§ **Task brief**: Return all lines below containing the word "none".

§ **Supplied material**:
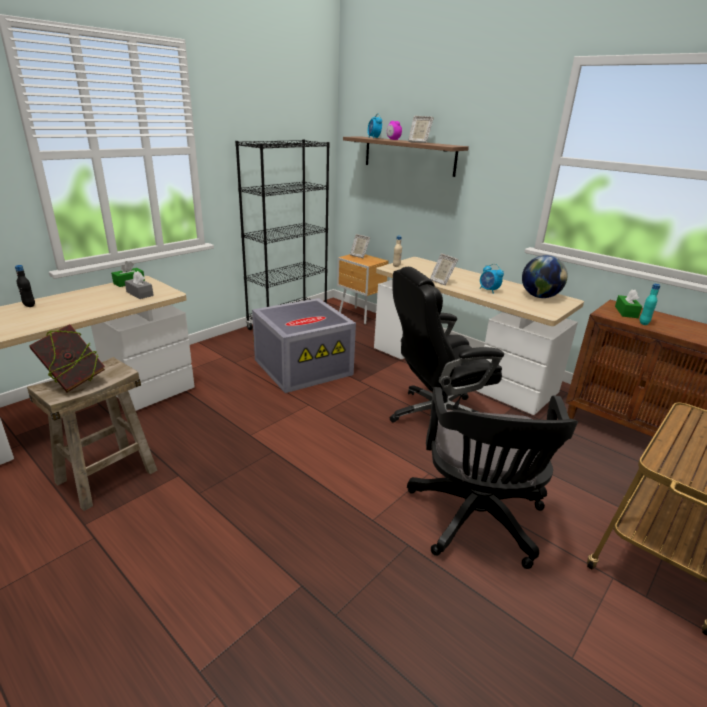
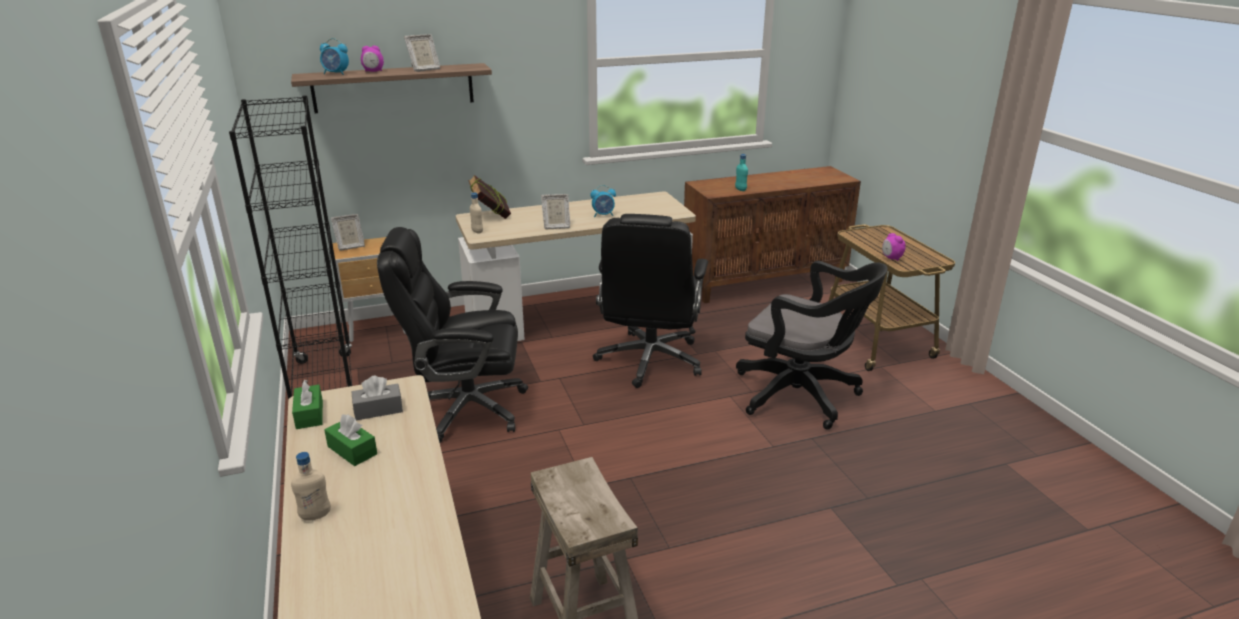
camera: 60 degrees left, 0 degrees up
(29, 305) = (315, 516): black bottle -> beige bottle
(74, 382) = (581, 508): book -> book (491, 217)
(303, 366) = (465, 409): grey storage box -> black office chair
(539, 296) = (640, 202): globe -> none
(626, 312) = (716, 186): green tissue box -> green tissue box (352, 450)
(667, 451) = (891, 258): none -> alarm clock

§ **Result of this task**:
(539, 296) = (640, 202): globe -> none
(667, 451) = (891, 258): none -> alarm clock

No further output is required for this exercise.